Moreover, Halls’ characters are well rounded, coming alive and distinguishable by their words. Alexandra and the good doctor speak the King’s English, whereas Bess’ down-trodden family and friends embrace the jargon and slang associated with that era.

Even though the core of the story is the tug-of-war between Bess and Alexandra, ultimately we root for The Lost Orphan to win.

 

Interview with Stacey Halls, The Lost Orphan

 

What inspired you to write The Lost Orphan?

 

My story ideas come from places. This one came to me when I visited the Foundling Museum in Bloomsbury, London. I wasn’t looking for a story idea; in fact, I’d just finished the first draft of The Familiars the week before. But I was so moved by the museum and the concept of the Foundling Hospital, which was established in the 1730s for babies at risk of abandonment.

 

I was particularly moved by the tokens left by mothers who hoped one day to claim their children. The tokens were like secret deposits that only the mothers knew about and would describe to prove their identity if they ever found themselves in a position to claim their child however many months or years down the line.

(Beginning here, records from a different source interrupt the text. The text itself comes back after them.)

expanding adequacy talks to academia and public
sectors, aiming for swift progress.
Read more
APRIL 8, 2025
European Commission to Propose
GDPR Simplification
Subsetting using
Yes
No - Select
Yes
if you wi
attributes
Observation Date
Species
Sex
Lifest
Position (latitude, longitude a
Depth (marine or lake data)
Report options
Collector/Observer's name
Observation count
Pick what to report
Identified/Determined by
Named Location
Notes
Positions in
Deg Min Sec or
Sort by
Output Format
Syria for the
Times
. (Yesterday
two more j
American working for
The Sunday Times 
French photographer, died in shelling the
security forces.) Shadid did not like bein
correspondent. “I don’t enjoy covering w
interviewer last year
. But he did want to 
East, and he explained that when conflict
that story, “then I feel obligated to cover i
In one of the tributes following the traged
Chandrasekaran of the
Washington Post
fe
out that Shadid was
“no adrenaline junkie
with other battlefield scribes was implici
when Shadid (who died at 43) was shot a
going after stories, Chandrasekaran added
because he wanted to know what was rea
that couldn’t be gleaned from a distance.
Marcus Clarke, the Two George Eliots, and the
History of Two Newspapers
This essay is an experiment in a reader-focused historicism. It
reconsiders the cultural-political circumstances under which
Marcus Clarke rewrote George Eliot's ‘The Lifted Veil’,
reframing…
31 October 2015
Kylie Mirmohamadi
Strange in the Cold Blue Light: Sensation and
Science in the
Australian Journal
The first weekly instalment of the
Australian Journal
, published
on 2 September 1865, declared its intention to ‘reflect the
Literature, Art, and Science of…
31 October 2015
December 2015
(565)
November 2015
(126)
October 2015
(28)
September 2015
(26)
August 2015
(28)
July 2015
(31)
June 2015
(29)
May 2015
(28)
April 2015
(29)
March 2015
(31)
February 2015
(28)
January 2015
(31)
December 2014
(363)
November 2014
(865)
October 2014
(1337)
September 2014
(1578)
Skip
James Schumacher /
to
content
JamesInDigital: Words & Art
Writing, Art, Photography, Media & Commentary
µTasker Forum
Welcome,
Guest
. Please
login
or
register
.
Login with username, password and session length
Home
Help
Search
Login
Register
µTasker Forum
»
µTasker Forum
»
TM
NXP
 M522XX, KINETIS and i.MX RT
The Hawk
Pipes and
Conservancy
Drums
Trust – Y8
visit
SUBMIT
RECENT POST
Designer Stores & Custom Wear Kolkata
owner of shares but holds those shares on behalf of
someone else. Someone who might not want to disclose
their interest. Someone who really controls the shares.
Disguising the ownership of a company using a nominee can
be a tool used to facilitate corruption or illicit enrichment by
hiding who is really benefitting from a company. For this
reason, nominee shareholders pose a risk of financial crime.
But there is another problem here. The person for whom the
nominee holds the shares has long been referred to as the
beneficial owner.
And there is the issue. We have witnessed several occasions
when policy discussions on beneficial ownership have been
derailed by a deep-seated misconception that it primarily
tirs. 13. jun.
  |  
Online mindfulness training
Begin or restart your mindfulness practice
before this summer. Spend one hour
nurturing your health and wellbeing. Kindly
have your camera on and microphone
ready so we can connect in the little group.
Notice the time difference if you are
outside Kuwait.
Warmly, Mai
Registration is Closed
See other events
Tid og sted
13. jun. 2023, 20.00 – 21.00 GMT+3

All the objects were worthless scraps of fabric, coins, playing cards, except because they were the only things connecting the mothers with their children, they were priceless.

 

After my visit, I decided to write about a woman who had saved enough to buy her baby back only to discover her daughter had already been claimed.

 

Similar to your first novel, The Familiars (Mira, 2019), set during the 17th century Pendle witch trials in England, this story also features two women who are polar opposites. With two strong protagonists, who or what do you consider the antagonist in The Lost Orphan?

 

I was interested in writing about two women who don’t understand each other, and I wanted to go deep under the skin of both of them. So often all we have is our own perception, and I wanted to explore how they both saw the same situation. As such, they are each other’s antagonists. Certainly, Alexandra has more issues than Bess, but I was also interested in turning the “monster in the house” trope on its head, where the narrator doesn’t know there’s a monster in the house, and the reader knows more than her. 

 

The Foundling Hospital existed for two hundred years. Why did you choose to set this novel in the mid-1700s soon after its founding?

 

Lottery night, where women were invited to draw colored balls from a bag while wealthy revelers watched, formed the admissions process in the Hospital’s early years. The color of the ball determined whether or not their child was admitted. A white ball meant their child got a place, red put them on the waiting list, and black meant they’d lost. This striking image just had to be in the first chapter. Also, I wanted to include the tokens that were used in the Georgian period. 

 

Your description of London in this period is evocative, haunting; and your dialogue lively and distinctive. What resources did you access to bring the setting and characters to life?

 

It’s about immersing myself in the place I’m writing about. I turned to maps, diaries, biographies and non-fiction that focused on Georgian London. Two books that proved immensely helpful for building a picture of what the city was like at that time were Georgian London: Into The Streets by Lucy Inglis; and William Hogarth: A Life And World by Jenny Uglow. I also live in London, and the blueprint of the Georgian city is still very much there. The courts and alleyways of Bess’ London aren’t, but the townhouses of Alexandra’s Bloomsbury are. 

 

Any chance you’re writing a sequel to The Lost Orphan? If not, will your next project propel us into the 19th century?

 

A sequel is not in the works, but I’m writing my third novel, which is set in Edwardian West Yorkshire. So I’ve skipped forward about 150 years. They had cars and phones by then, so the period feels very modern to me!